CITES claims that Japan has made enough improvements in their laws to let the deal go through, but small ivory chunks that supply the bulk of the domestic market (for signature seals) are exempt from meaningful regulation. For CITES and countries involved to claim that the ivory trade system is carried out "under strict conditions" reveals the level of corruption and dishonesty that now rules it.
Richard Wilcox
Tokyo
Won't. Won't.
No! I don't like the "new look" of Earth Island Journal. Less info. Hardly anything on nukes. Very very disappointing. Used to read every word on every page. Now I don't even want to peruse it. Give us back the old one or…well, we won't renew, won't get our friends to share, won't pass it around, won't, won't. No cutting edge news at all! No!
Willa Bluesky
Kingman, Kansas
Finally, some cutting-edge news
Your summer 1999 issue was good reading. Congratulations on running several stories focusing on bioinvasions as a threat to biodiversity. (Finally!) It is ironic how slow the conservation community and their funders have been to respond.

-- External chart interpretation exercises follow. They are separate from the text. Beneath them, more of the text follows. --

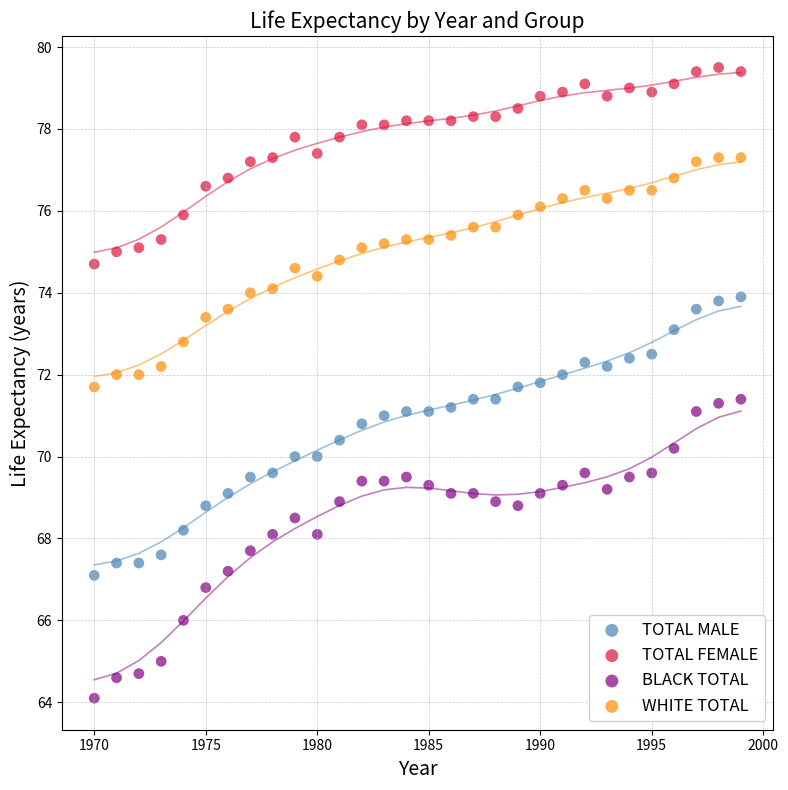

Across all data points, what is the range of X values (max minus min)?

29.0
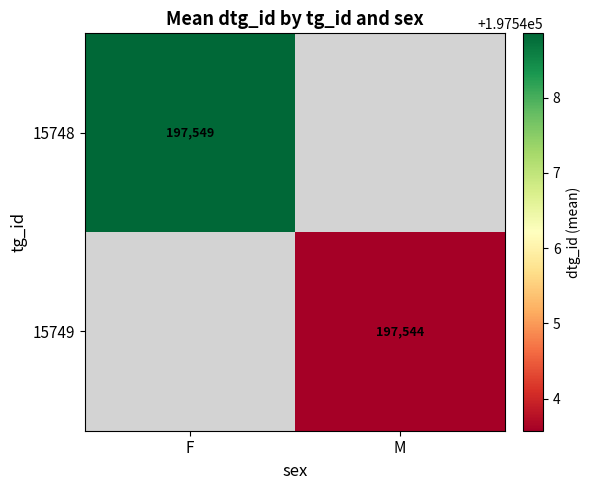

Which series has the largest range (max minus min)?

15748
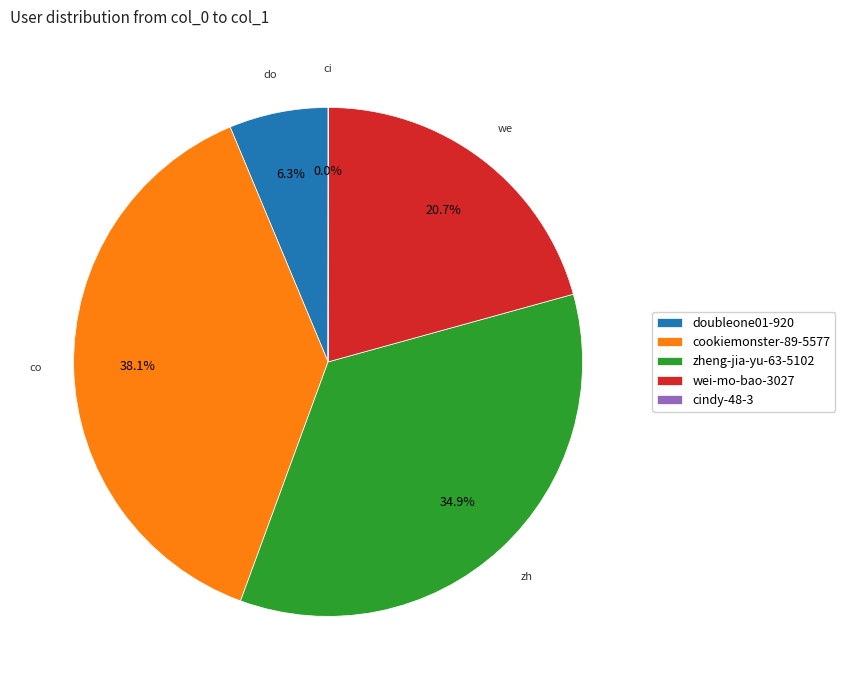

Between zheng-jia-yu-63 and wei-mo-bao, which is larger?

zheng-jia-yu-63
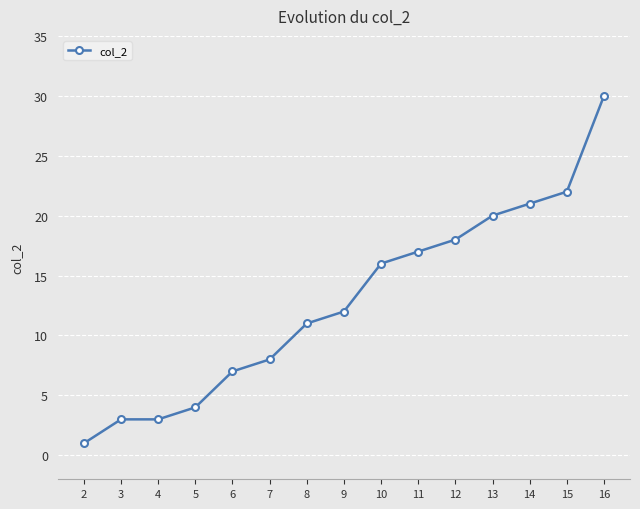

Reading left to right, list all the values displayed in this chart.

1	3	3	4	7	8	11	12	16	17	18	20	21	22	30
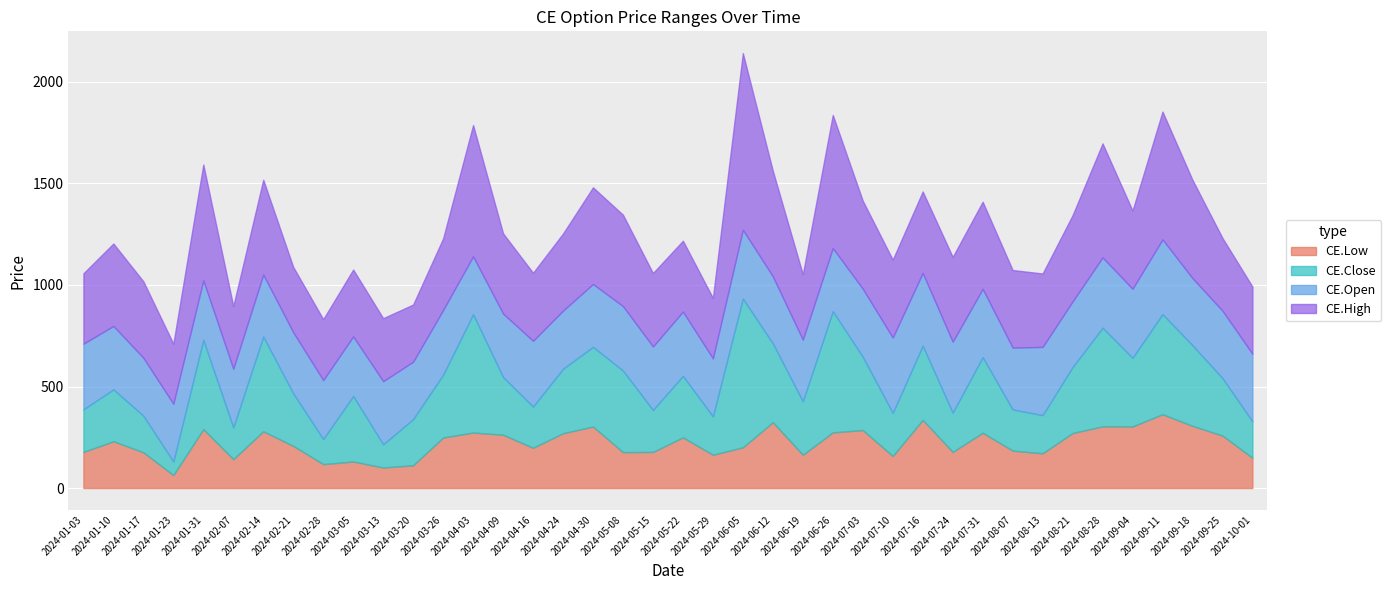

Which series has the largest total across all categories?

CE.High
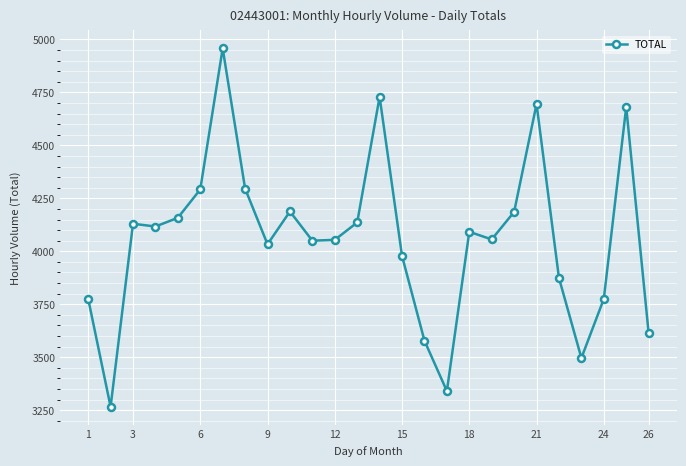

What is the difference between the maximum and minimum values?

1692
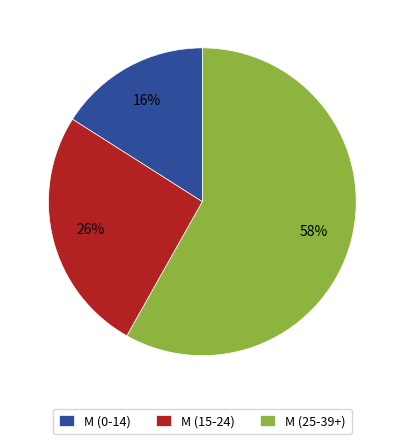

Does any single category account for the majority?

Yes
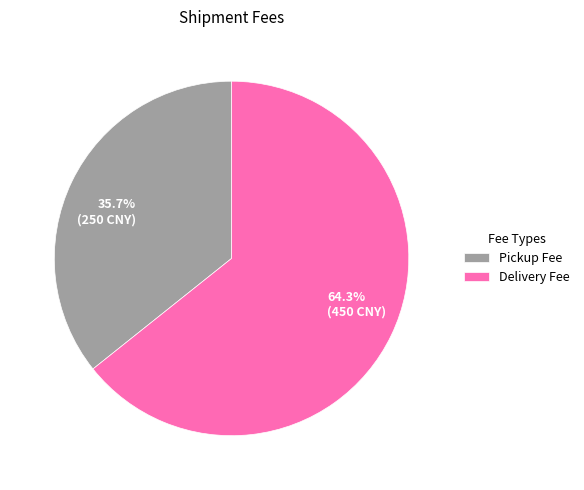

True or false: Delivery Fee accounts for 50% of the total.

False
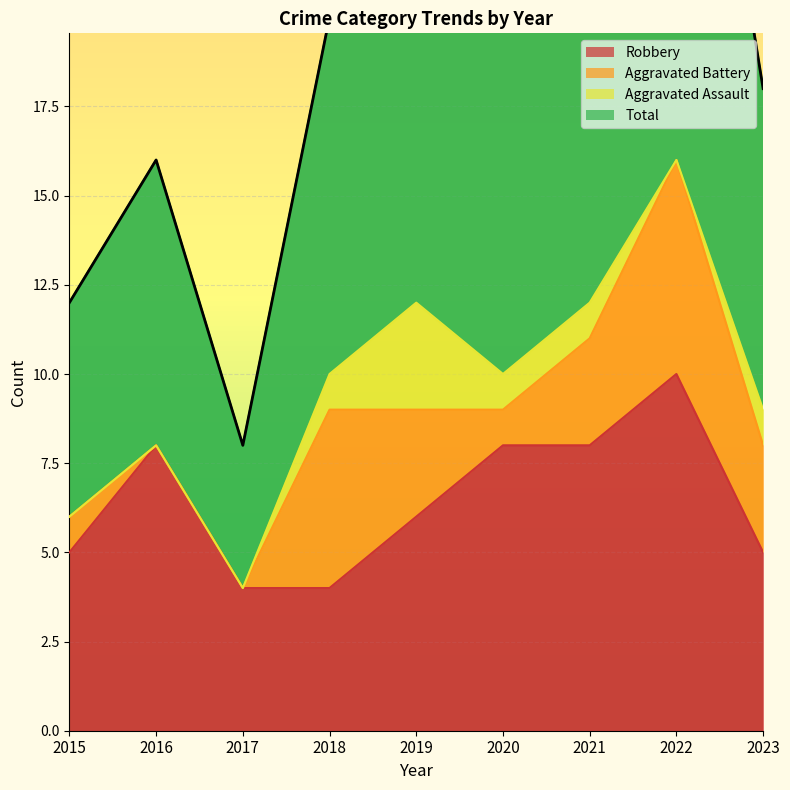

At which label does Total reach its peak?

2022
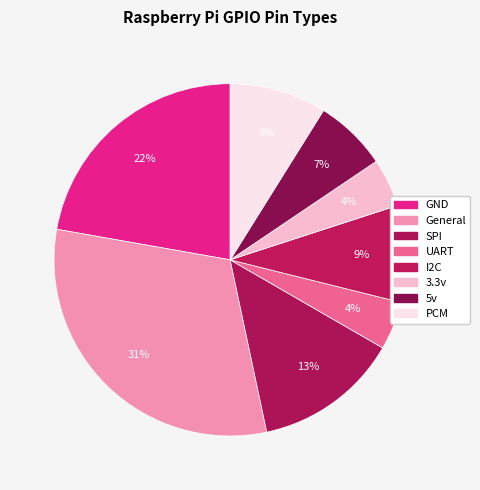

How many slices are in this pie chart?

8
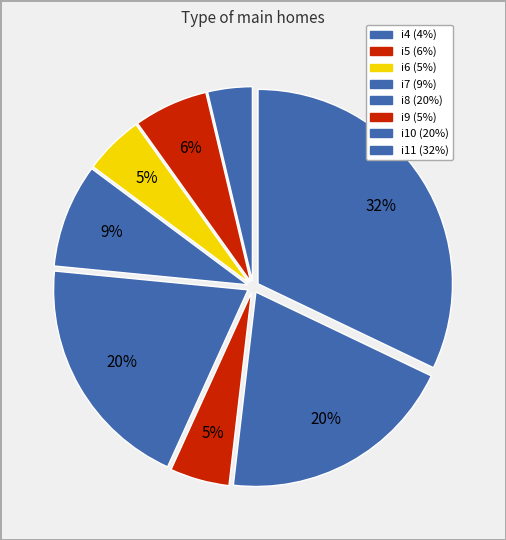

Combined, what portion of the pie is i4 and i6?

8.6%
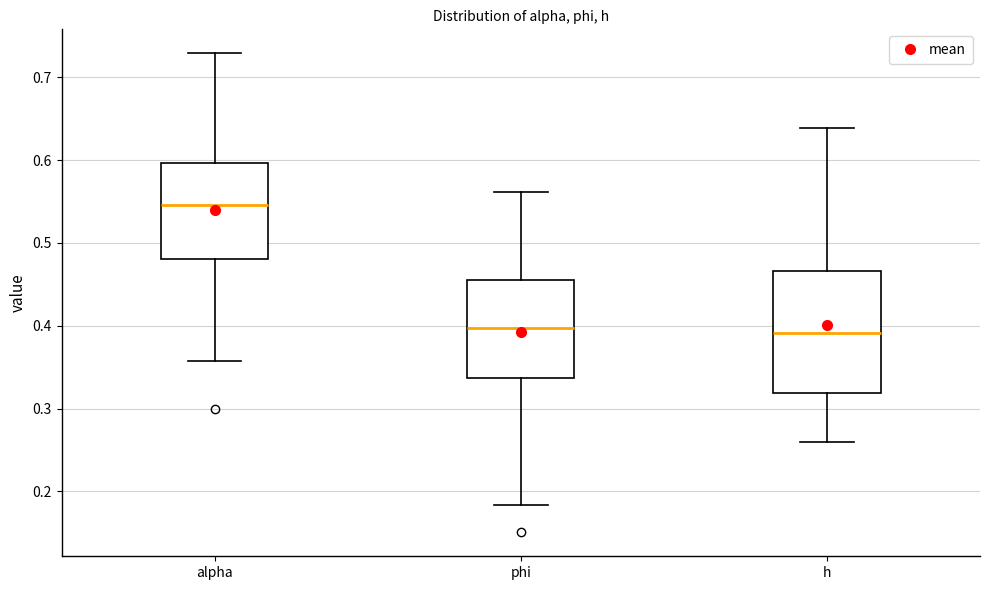

Reading left to right, transcribe this box plot: for each box, give where its median line is, the range the box spans, and where its two whiskers end, as read against the y-axis. The values are not printed on the chart, so give them approximately, as read against the axis.

alpha: median 0.55, box 0.48 to 0.60, whiskers 0.36 to 0.73
phi: median 0.40, box 0.34 to 0.46, whiskers 0.18 to 0.56
h: median 0.39, box 0.32 to 0.47, whiskers 0.26 to 0.64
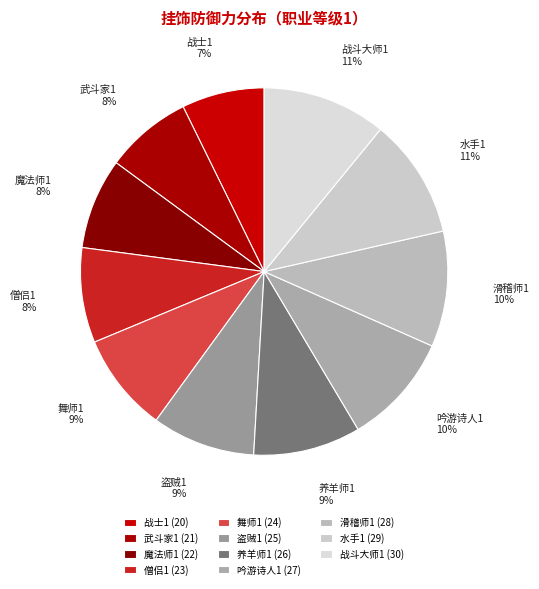

The 吟游诗人1 slice represents 1% of the pie. True or false?

False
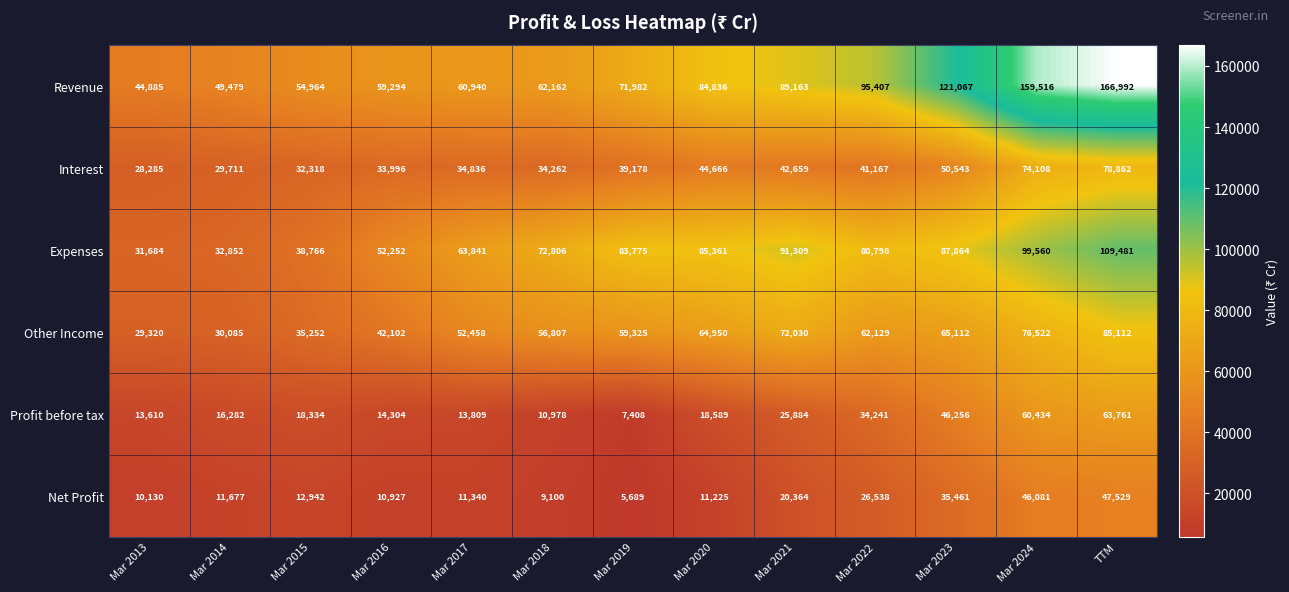

What is the difference between the second highest and second lowest values in the Expenses series?

66708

The federal government has been ahead of environmentalists, not because Clinton is prescient, but because hundreds of top scientists petitioned Al Gore in 1993 and 1997 to do something about alien species.
I was elated that you printed Linda Winter's story about the impact of cats on wildlife. "Cats Indoors!", the American Bird Conservancy campaign to keep cats inside homes, is ambitious, considering that over 30 percent of American households have one or more cats. It will be a slow sell. The least we could do in the short term is to stop the maintenance of cat colonies on public lands as advocated by Alley Cat Allies. TVAR (Trap, Vaccinate, Alter and Release) is a travesty.
Leif Joslyn
Kensington, California
Litter to the editor
You stated in your reply to Louise Holton of Alley Cat Allies that you do not scapegoat cats. Yet you carry an article by Linda Winter that seems to continue the scapegoating. Since no one knows the quantity of cats it is a calculated guess as to the numbers. Without knowing the numbers and the kills of each individual the damage done is a guess also. It sounds like someone watched a "hunter" and recorded the kills and extrapolated that information to the estimated 65 million cats.
It is too bad that the researcher did not use some of my thirty-some cats for the calculations. There are only four that are "hunters" and they only get an occassional kill, usually an anole or skink. Rarely do they get a bird (and we have lots of feeders hanging around) or a squirrel. This over a period of fifteen years. The "hunters" were feral cats that we now take care of - the others ignore the wildlife. So the numbers may be a bit phony. I feel that "information" such as these cat figures is being used to hide the real culprits.
Don Idemeister
Middleburg, Florida
Editor's Note:
To clarify: Winter's piece stated that there are about 66 million pet cats in the US, and an additional 40-60 million strays. It is puzzling that the handful of readers who objected to Winter's article said that we'd ignored the "real causes" of bird population declines, and thereby "scapegoating" cats. In fact, Winter's article ran with a longer article by Joe Eaton describing a wide range of causes of bird mortality, some more devastating than predation by outdoor cats.